And, as far as I know, blending is disabled by default in OGL.

So, again, any rendering pass that produces visible results will destroy the previous one, unless you enable blending or use the stencil buffer, or other means of preserving previous frame buffer contents or mixing them with the new ones in some way or the other (most likely blending of some sort).

I have implemented both shadow volumes with one and multiple light sources, so I think I know a bit about multiple rendering passes and using the stencil buffer/alpha bleding (w. extensions) to produce a final visible output.

[edited by - Wildfire on July 5, 2003 10:55:07 AM]

Ok.

Still, there are far more applications of multipass rendering than shadow volumes. The way you said that the only thing you''d used multipass rendering was for your shadow volumes implied that it''s hardly ever used, and isn''t used for much. This made me think that you didn''t know what you were talking about.


Death of one is a tragedy, death of a million is just a statistic.

I admit my statement was a bit misleading. By saying shadow volumes were the only thing I used multiple passes on, I didn't mean to imply it was the only use at all.

My guess would be that your example, shadow mapping, is by far the most common. Which makes it a better example for multiple rendering passes.

But, as I think about it again, Silvermace's suggestion to use multiple passes to realize more then eight lights, shouldn't be too different from doing shadow volumes for more then one light source. You should be able to use additive blending (ogl-extension) to produce the final image. This blending mode isn't supported by all hardware though (mostly older hardware, by now), so this solution has it's own limits.
You'd have to render the scene using the first eight lights, then disable those, enable the next eight lights, and add both images together.

[edited by - Wildfire on July 5, 2003 11:25:30 AM]

Additive blending is supported without extensions.

All you do is use the blend state of GL_ONE, GL_ONE.

Death of one is a tragedy, death of a million is just a statistic.

I guess using glBlendFunc(GL_ONE,GL_ONE) || GL_FUNC_ADD_EXT may in fact produce the same output. My fault [dang, again]

I was using GL_FUNC_REVERSE_SUBTRACT_EXT, so using an extension for additions too seemed only natural

How is this 8-lights limit problem solved in games like Splinter Cell or Max Payne 2? If there is a fire, near walls and models (humans) are affected by the yellow light.
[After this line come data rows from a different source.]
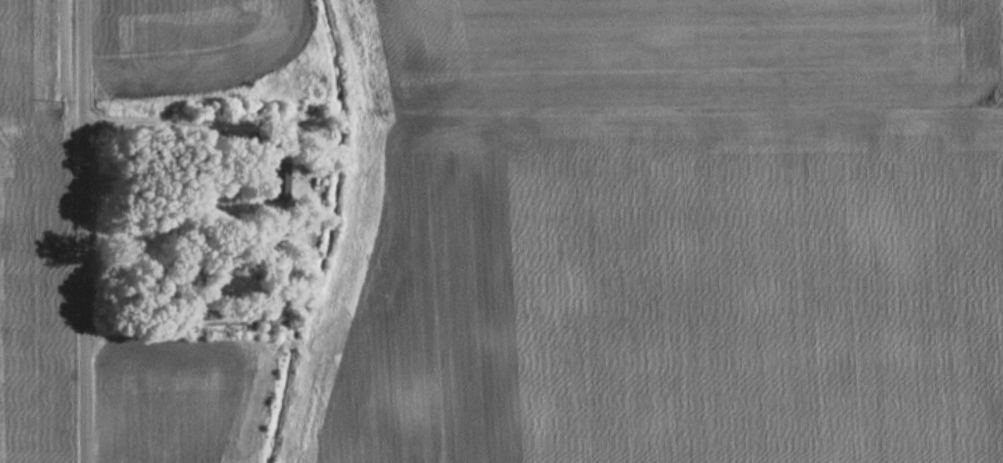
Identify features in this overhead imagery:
crop: (199, 35)
crop: (680, 54)
road: (219, 121)
road: (83, 231)
crop: (23, 235)
crop: (741, 287)
crop: (411, 302)
crop: (164, 393)

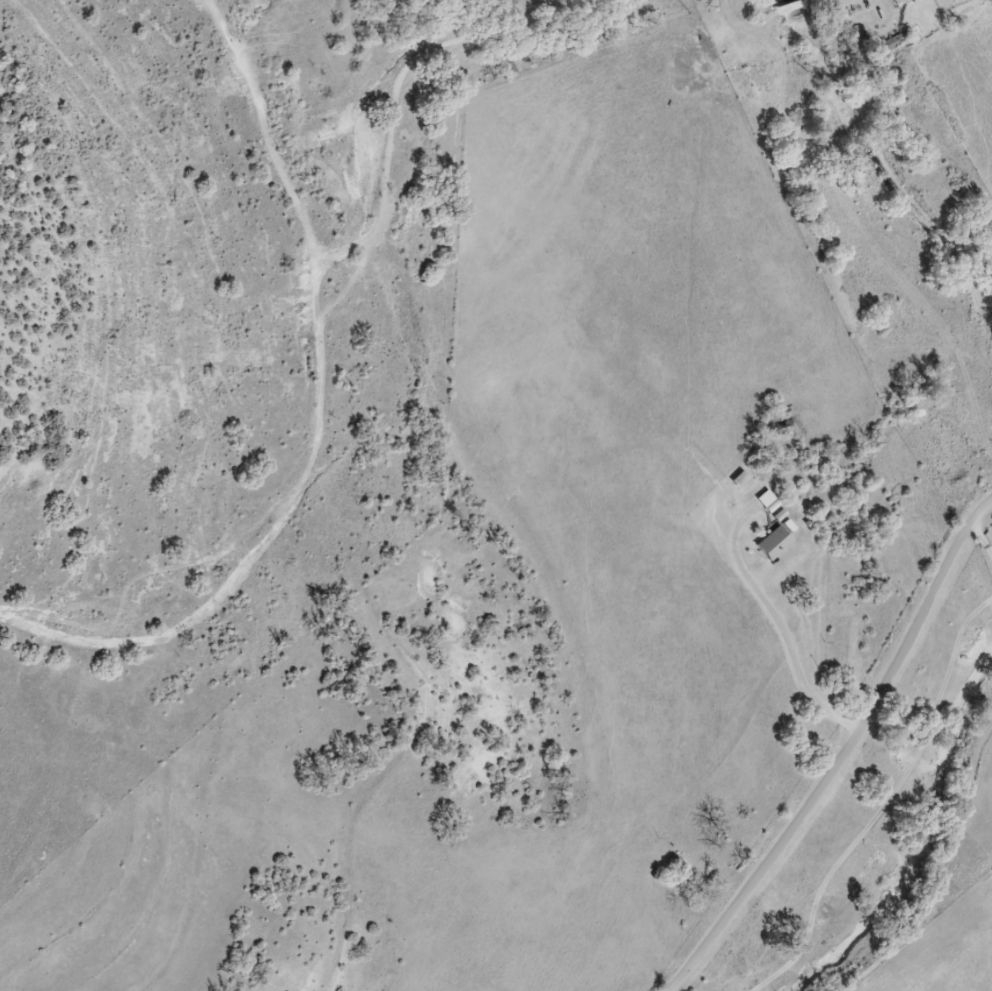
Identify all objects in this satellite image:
road: (248, 445)
building: (775, 503)
building: (781, 544)
road: (790, 630)
road: (873, 760)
In Max Payne 2 for example the character''s face is covered in a yellow color when shooting. Now, if there are more than 8 characters shooting at once, how is that done? Do they use vertex shaders for that?

Most likely by avoiding it. Just think about this:

Take a room with say 10 characters in it, shooting at each other. What do you expect? Probably some flickering to simulate the guns muzzleflash. If all the guns would fire in synch, all ten muzzleflash-lights would have to go on and off same time. However, this is not the case. All lights will flicker on and off at random order. You would have to work out some kind of 'collision detection' (CSMA/CD anyone? ) that avoids more then eight lights being switched on. Something like: if there's already eight lights on, delay any other light from switching on. As soon as one light goes out, switch on the light that requested to switch on first.
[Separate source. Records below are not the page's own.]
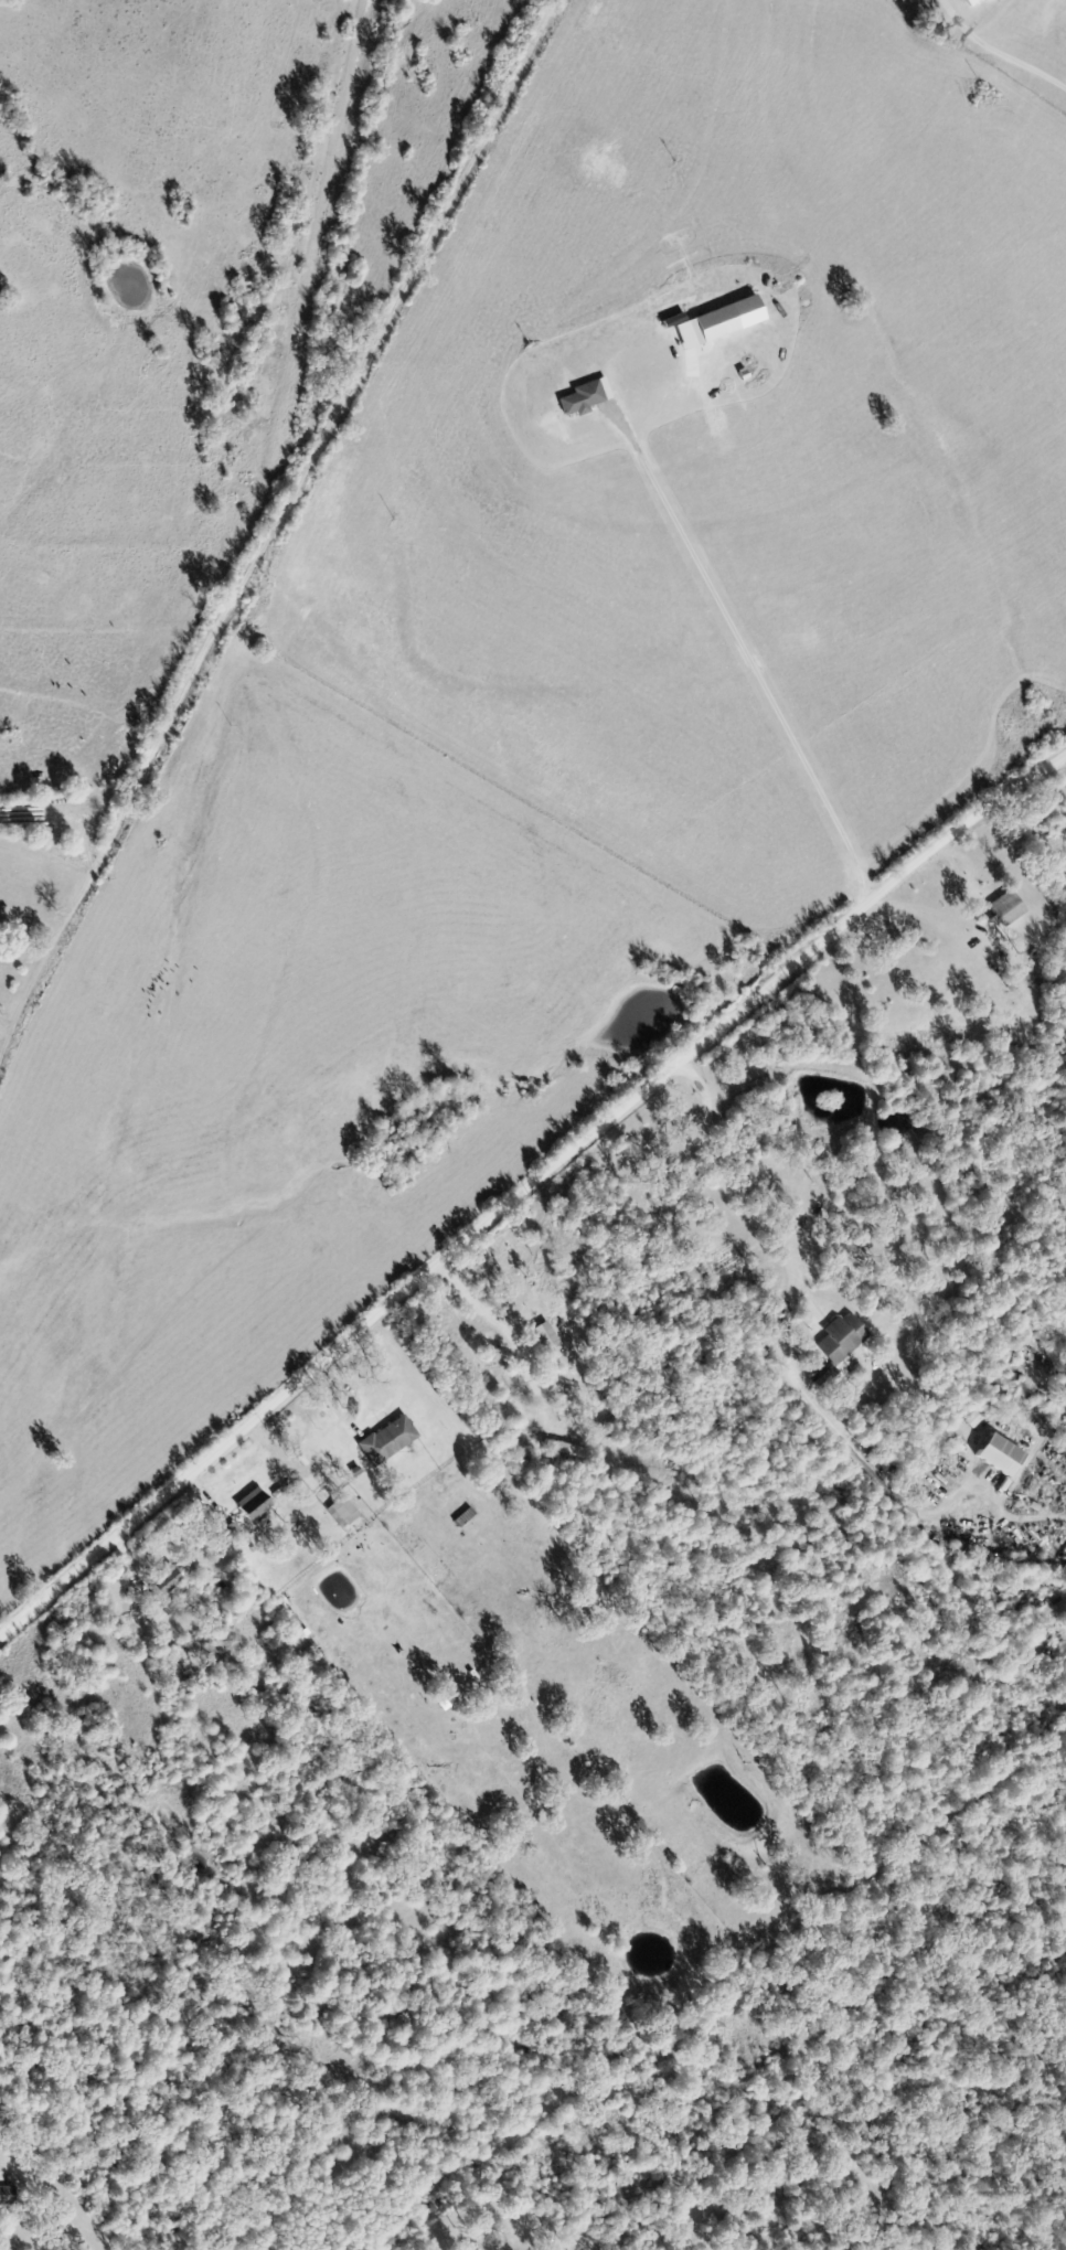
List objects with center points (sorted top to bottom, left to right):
road: (1001, 46)
building: (714, 325)
building: (581, 399)
road: (274, 532)
road: (745, 651)
road: (1064, 760)
railway: (179, 903)
building: (1005, 910)
road: (528, 1189)
road: (783, 1329)
building: (845, 1343)
building: (827, 1381)
building: (387, 1440)
building: (997, 1455)
building: (341, 1512)
building: (8, 2201)
building: (429, 2249)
Besides that, it's an action game, so the player is most likely more busy with dodging bullets, then trying to see if all firing guns really produce a muzzle flash. So you could simply limit the effect to the first eight guns firing.

Or you could use some multi-texturing to superimpose a 'glow'-texture over the walls and players whenever a gun is fired. Scaling and brightening/darkening the texture according to distance from 'lit' object.

Edit: This is a few suggestions how it might be done. In no way do I claim to know that this is how the programmers of 'Max Payne' or 'Splinter Cell' did it. If you really want to know, you'd have to ask them

[edited by - Wildfire on July 5, 2003 2:53:44 PM]